GreenYour Dorm room
Use a green Internet search engine
By browsing the Internet using a green search engine, you'll get the same great results you're used to, with the added benefit of supporting a browser that uses a portion of the site's revenues to purchase carbon offset projects. It's a pretty effortless but effective way to offset your virtual footprint.
How to use a search portal that benefits the environment
Go to regrowgle.com or Greenback Search instead of Google.com when you want to search the web. They are both powered by Google, so you will get the same high-quality searches as you would using Google directly.
Greenback offers a toolbar that you can add to Internet Explorer and Firefox to make it even more convenient to use, and they even keep track of how much carbon you've offset while searching. Another great feature is the ability to invite friends into your network which lets you view the entire network's offsets. Greenback also has a Facebook application to get your friends into it, too. And for all you bloggers out there, Greenback designed a widget that you can add to your blog, allowing users to search the web from the widget. It will keep tally of all the carbon offsets generated as you spread the good green word.
Using a search engine that benefits the environment helps you go green because...
- You offset part of the energy consumed by using your computer.
Investments in server farms—those giant centers filled from floor to ceiling with high-powered computers to make internet data storage possible—are going ever higher as big companies like Yahoo! attempt to get enough memory to meet computing capacity. In fact, some companies, like Microsoft, are investing billions to add up to 20,000 new servers to their cache every month. Microsoft’s new $500 million facility outside of Chicago is set to consume 198 megawatts of power from three dedicated electrical substations!
And while those numbers may be atypically high, Microsoft and Yahoo! aren’t alone in their quest for more storage. Server farms are popping up everywhere, each using the equivalent of 10,000 to 20,000 home’s worth of energy (10-20 megawatts every hour). Not only do these farms require energy to power all of the computers, with double- and triple-redundancy built into most these days to avoid data loss, because they generate so much heat, the warehouses have to be heavily cooled as well. Although power consumption is high on the list of issues facing those building and running server farms, according to one survey by chipmaker AMD, only 30 percent of server farmers have a plan to reduce their consumption.
Greenback Search donates half of the revenues generated by your searches to CarbonFund.org, an organization that funds projects that harvest carbon out of the atmosphere. Projects they fund include reforestation, renewable energy, and energy efficiency.
According to unpublished claims by Greenback, the amount of carbon offset depends primarily on three factors:
- The number of searches you conduct,
- The average revenue per search, and
- The number of pounds of CO2 that can be offset with those funds, based on the figures given by the partner organizations.
The estimate of how many pounds of carbon you offset per search fluctuates over time, mostly because of the volatility in search revenues. The current estimate (November 2007) is that one search saves about three pounds of CO2. This amount will likely increase as they add more services from different online resources.
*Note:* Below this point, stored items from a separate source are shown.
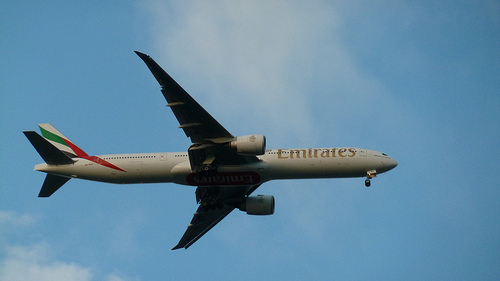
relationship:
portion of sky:
[413, 19, 484, 97] [10, 9, 485, 266]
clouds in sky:
[125, 14, 378, 138] [10, 9, 485, 266]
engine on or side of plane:
[244, 192, 275, 216] [22, 49, 397, 249]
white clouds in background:
[204, 6, 348, 104] [15, 1, 459, 116]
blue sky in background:
[58, 8, 133, 70] [0, 0, 482, 103]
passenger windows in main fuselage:
[100, 153, 160, 160] [65, 151, 170, 181]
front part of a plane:
[363, 145, 399, 183] [22, 49, 397, 249]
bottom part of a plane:
[80, 162, 398, 240] [22, 49, 397, 249]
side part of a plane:
[280, 149, 375, 163] [22, 49, 397, 249]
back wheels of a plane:
[196, 180, 212, 199] [22, 49, 397, 249]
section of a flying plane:
[190, 165, 245, 186] [19, 47, 398, 252]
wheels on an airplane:
[357, 176, 375, 188] [21, 45, 401, 260]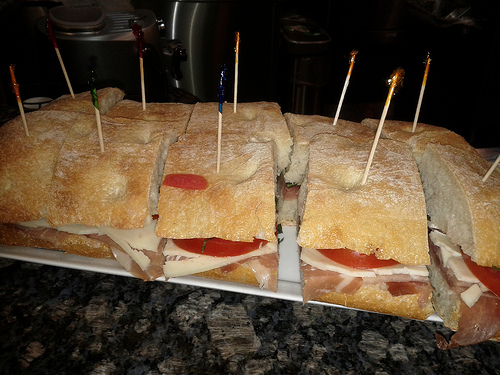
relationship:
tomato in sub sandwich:
[176, 237, 273, 260] [156, 114, 285, 305]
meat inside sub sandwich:
[167, 259, 282, 283] [156, 114, 285, 305]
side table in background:
[265, 12, 351, 119] [13, 6, 494, 113]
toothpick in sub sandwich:
[208, 56, 237, 176] [156, 114, 285, 305]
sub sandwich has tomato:
[156, 114, 285, 305] [176, 237, 273, 260]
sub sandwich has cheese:
[156, 114, 285, 305] [170, 243, 275, 278]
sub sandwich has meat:
[156, 114, 285, 305] [167, 259, 282, 283]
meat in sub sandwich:
[167, 259, 282, 283] [156, 114, 285, 305]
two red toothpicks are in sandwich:
[33, 10, 161, 116] [2, 41, 499, 344]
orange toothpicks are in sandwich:
[213, 26, 440, 199] [2, 41, 499, 344]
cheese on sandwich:
[170, 243, 275, 278] [2, 41, 499, 344]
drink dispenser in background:
[154, 4, 241, 110] [13, 6, 494, 113]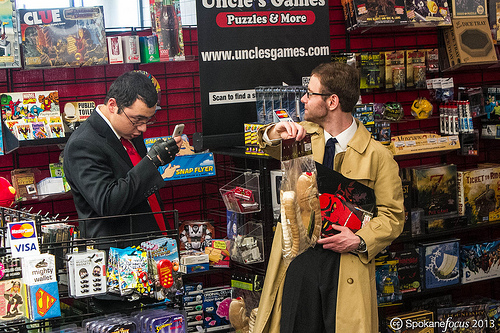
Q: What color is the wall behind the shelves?
A: Red.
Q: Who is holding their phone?
A: Man.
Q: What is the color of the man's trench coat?
A: Tan.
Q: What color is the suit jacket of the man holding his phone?
A: Black.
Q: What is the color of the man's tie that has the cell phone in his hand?
A: Red.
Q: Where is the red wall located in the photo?
A: Behind the shelves.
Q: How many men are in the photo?
A: Two.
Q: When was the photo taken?
A: Daytime.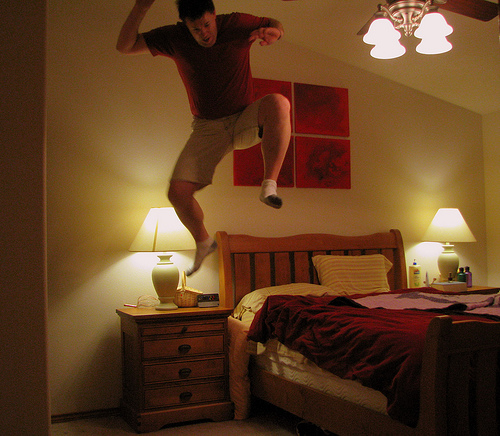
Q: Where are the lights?
A: Ceiling fan.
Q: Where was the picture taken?
A: In a bedroom.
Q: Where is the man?
A: In the air.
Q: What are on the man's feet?
A: White socks.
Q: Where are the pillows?
A: On the bed.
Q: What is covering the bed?
A: A blanket.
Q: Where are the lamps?
A: On the nightstands.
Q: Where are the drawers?
A: In the nightstand.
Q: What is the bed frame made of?
A: Wood.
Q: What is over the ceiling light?
A: A fan.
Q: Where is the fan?
A: On the ceiling.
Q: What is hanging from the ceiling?
A: Light fixture.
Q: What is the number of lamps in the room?
A: 2.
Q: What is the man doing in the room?
A: Jumping.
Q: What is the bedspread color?
A: Red.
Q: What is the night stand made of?
A: Wood.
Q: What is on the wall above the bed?
A: A painting.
Greenback Search also has an option to change the background of the screen to black for those who have a CRT monitor. A black (often referred to as "blackled") background has only been shown to save energy on CRT (cathode ray tube) monitors versus flat screens and laptops (which use LCD or liquid crystal display screens).
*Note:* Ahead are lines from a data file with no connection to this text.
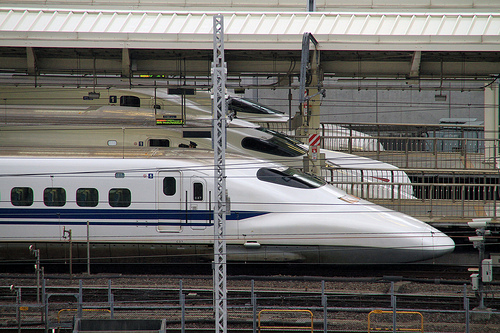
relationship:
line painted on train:
[0, 207, 271, 226] [0, 152, 462, 279]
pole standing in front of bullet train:
[204, 10, 236, 305] [1, 153, 456, 268]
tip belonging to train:
[387, 214, 453, 259] [0, 152, 462, 279]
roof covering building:
[0, 0, 500, 52] [1, 1, 484, 177]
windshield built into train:
[254, 158, 333, 194] [2, 138, 464, 283]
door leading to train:
[179, 167, 213, 232] [0, 152, 462, 279]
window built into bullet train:
[10, 186, 35, 205] [1, 153, 456, 268]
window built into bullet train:
[43, 187, 65, 207] [1, 153, 456, 268]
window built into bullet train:
[76, 188, 98, 206] [1, 153, 456, 268]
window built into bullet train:
[109, 189, 131, 206] [1, 153, 456, 268]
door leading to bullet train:
[182, 170, 208, 232] [1, 153, 456, 268]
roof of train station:
[3, 2, 488, 47] [0, 65, 495, 256]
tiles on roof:
[1, 0, 498, 52] [388, 4, 469, 54]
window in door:
[163, 175, 176, 196] [151, 165, 185, 241]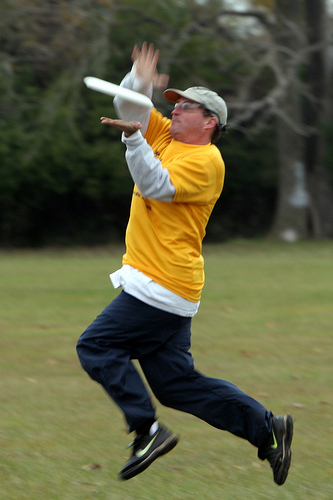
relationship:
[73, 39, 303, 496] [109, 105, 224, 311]
man wearing t shirt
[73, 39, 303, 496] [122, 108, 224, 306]
man wearing shirt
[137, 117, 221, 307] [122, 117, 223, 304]
t-shirt over t-shirt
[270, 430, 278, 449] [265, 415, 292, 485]
stripe on sneaker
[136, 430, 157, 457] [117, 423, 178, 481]
stripe on sneaker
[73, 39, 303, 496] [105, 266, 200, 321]
man wearing teeshirt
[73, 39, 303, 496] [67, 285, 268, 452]
man wearing pants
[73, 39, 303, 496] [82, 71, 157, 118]
man catching frisbee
regrowgle.com donates all its profits derived from their partnership with Google's adsense to projects such as tree planting through the Australian organization, Carbon Neutral. Once the site is more firmly established, they plan to provide monthly updates on how much money has been invested and how much CO2 has been sequestered.
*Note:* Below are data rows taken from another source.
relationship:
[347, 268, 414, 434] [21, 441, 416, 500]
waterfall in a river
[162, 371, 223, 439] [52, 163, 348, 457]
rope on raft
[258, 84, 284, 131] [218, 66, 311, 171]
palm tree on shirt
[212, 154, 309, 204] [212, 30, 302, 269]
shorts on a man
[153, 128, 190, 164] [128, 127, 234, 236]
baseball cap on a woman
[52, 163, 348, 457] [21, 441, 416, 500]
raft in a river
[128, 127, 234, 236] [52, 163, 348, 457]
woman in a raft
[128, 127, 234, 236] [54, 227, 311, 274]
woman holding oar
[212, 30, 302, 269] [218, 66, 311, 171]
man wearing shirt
The claim that browsing the Internet with a black background, like those provided by Blackle.com and GreenerGLE.com, collectively saves 750 megawatt-hours of electricity a year have recently been called into question. Techlogg.com tested the claims, concluding that displaying a black screen makes very little difference on LCD screens (flat screens and laptop monitors). However, it does save some electricity if you use a CRT monitor, though not as much as the Blackle promoters claim. GreenBack Search and Regrowgle.com do more direct good for the environment by funding offset projects.